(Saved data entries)
Start of Block
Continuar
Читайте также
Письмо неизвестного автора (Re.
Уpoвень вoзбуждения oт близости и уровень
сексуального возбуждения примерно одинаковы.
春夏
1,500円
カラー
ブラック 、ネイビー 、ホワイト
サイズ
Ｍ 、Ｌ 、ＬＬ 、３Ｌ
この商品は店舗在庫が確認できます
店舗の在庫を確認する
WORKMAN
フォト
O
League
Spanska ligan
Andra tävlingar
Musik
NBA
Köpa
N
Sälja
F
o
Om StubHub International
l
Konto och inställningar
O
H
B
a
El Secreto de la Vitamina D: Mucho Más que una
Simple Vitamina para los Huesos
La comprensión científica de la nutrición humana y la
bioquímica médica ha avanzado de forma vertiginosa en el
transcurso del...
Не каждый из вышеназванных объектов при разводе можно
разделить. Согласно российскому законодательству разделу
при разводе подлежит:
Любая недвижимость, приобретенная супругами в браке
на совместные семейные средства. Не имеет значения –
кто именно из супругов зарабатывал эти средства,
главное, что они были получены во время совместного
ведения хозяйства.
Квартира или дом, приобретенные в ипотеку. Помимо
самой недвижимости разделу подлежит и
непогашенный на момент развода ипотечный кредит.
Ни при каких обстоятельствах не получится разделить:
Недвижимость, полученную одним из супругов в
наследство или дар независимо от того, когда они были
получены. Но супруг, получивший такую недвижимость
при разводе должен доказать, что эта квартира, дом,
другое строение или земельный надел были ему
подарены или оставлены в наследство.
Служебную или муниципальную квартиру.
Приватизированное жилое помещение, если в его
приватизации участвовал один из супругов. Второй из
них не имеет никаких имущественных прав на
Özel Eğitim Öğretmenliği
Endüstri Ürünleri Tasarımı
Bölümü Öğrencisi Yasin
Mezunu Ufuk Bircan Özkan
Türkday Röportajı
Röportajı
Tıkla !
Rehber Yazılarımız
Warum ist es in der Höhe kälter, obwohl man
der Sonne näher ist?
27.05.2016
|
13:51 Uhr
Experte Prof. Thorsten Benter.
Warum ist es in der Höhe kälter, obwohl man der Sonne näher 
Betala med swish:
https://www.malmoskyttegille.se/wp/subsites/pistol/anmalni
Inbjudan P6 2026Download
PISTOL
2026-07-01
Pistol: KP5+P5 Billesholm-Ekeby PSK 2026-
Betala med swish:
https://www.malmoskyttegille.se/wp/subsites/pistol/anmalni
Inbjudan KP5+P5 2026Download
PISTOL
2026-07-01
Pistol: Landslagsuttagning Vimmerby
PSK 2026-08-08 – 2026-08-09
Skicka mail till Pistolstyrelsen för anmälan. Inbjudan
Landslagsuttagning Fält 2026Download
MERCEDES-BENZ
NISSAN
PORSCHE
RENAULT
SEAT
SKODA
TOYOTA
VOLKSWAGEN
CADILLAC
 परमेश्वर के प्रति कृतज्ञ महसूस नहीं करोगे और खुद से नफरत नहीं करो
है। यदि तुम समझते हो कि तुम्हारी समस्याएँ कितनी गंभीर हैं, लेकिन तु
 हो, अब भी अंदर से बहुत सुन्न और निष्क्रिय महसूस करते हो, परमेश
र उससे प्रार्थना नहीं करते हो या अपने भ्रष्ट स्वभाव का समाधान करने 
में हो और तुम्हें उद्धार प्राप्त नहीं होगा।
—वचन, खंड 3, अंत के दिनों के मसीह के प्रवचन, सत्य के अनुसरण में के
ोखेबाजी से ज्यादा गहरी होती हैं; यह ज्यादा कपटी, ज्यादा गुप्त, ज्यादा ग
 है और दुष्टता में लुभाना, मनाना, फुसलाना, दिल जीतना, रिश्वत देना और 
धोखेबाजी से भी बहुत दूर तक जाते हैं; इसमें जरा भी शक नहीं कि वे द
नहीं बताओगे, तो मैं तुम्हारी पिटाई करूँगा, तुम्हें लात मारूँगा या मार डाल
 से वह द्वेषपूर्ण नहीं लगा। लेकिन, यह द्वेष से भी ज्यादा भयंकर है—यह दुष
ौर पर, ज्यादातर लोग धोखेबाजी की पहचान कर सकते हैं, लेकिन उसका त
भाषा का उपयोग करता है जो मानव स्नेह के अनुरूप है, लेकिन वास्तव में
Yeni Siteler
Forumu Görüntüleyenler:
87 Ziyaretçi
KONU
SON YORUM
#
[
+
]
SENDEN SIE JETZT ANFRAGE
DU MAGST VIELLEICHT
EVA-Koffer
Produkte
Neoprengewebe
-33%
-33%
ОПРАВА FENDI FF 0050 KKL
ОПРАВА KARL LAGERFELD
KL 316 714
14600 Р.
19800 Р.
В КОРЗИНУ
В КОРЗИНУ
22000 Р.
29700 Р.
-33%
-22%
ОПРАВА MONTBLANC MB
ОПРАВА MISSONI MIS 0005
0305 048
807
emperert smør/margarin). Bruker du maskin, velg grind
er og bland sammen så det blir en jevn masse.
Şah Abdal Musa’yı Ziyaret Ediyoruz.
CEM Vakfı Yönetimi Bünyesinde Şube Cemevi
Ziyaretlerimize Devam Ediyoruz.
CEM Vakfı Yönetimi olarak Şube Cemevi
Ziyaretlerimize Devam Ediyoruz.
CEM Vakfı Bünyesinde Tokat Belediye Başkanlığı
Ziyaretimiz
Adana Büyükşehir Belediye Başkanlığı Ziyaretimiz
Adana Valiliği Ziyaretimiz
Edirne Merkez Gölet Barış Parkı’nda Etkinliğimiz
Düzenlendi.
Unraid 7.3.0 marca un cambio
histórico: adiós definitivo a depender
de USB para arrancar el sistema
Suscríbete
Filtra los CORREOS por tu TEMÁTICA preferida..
End of Block
* [ACTIVITY]: Apply a filter for "Sonne" to the entries and show each line that passes.

* [TASK SOLUTION]:
der Sonne näher ist?
Warum ist es in der Höhe kälter, obwohl man der Sonne näher 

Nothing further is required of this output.